Machine data is produced by nearly every software application and electronic device at a company. Each thing that happens contains a time-stamped record of various activities, such as transactions, customer activities, and security threats. Beyond a company's traditional IT and security infrastructure, every processor-based system generates machine data. Examples include HVAC controllers, manufacturing systems, smart electrical meters, GPS devices and radio-frequency identification tags, and many consumer-oriented systems, such as electronic wearables, mobile devices, automobiles and medical devices that contain embedded processor chips.
These things are continuously generating machine data. Splunk's software helps make sense of all these data points in real-time so management and IT staff can make the correct operational decisions.
Its flagship product is Splunk Enterprise, a machine data platform, comprised of collection, indexing, search, reporting, analysis, alerting, monitoring and data management capabilities. Splunk Enterprise can collect and index hundreds of terabytes of machine data daily, irrespective of format or source. Its platform uses Splunk's patented data processing architecture that performs dynamic schema creation on the fly, enabling users to run queries on data without having to define or understand the structure of the data prior to collection and indexing. This is in contrast to traditional IT systems that require users to establish the format of their data prior to collection in order to answer a pre-set list of questions.
More than 11,000 customers in over 110 countries in a wide variety of industries use Splunk software and cloud services. In Q1 (Apr), Splunk signed more than 450 new enterprise customers. New and expansion customers include: Auburn University, Chicago Public Schools, Chipotle, Clemson University, Denver International Airport, FamilySearch, GoodData, Virginia Dept of Motor Vehicles, World Bank Group.
Turning to the Q1 (Apr) results, Splunk reported a non-GAAP loss of $(0.02) per share, which was in-line with market expectations and a bit below the $(0.01) loss in the prior year period. Revenue rose 48.0% year/year to $186.0 mln, well above prior guidance of $172-174 mln. License revenue rose 41% YoY to $101.0 mln.

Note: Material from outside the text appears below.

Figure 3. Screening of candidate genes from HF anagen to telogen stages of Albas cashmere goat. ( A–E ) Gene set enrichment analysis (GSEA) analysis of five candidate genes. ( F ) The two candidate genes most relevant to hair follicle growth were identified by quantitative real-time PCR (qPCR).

In terms of guidance, Splunk expects Q2 (Jul) revenue to come in around $198-200 mln, in-line with market expectations while full year revenue guidance was bumped up to $892-896 mln from prior guidance of approximately $880 mln.
On the call, Splunk talked about how it sees the wave of digital transformation impacting every industry and every enterprise. The amount of data being generated is exploding, and that trend will continue. Splunk sees itself as the best platform to enable customers to collect, analyze, and get maximum value from that data.
Also, Splunk recently released Enterprise 6.4 which includes new interactive visualizations and an open library on Splunkbase, where customers and partners can develop and share their custom visualizations. In addition, Splunk enhanced its predictive analytics, improved query performance, and made a series of security and management improvements. Splunk also reduced the cost of historical data storage by 40% to 80%.
In sum, the stock is trading roughly today despite the large revenue upside. Our sense is that the in-line EPS result and the luke warm JulQ revenue guidance is being seen as a bit of a disappointment after Splunk reported two good size beats in Q3 (Oct) and Q4 (Jan). Also, the stock had rallied 17% since its May 6 close heading into this report, so the expectations were likely pretty high. Overall, it was a pretty good quarter for Splunk, just maybe not the blowout some investors were expecting.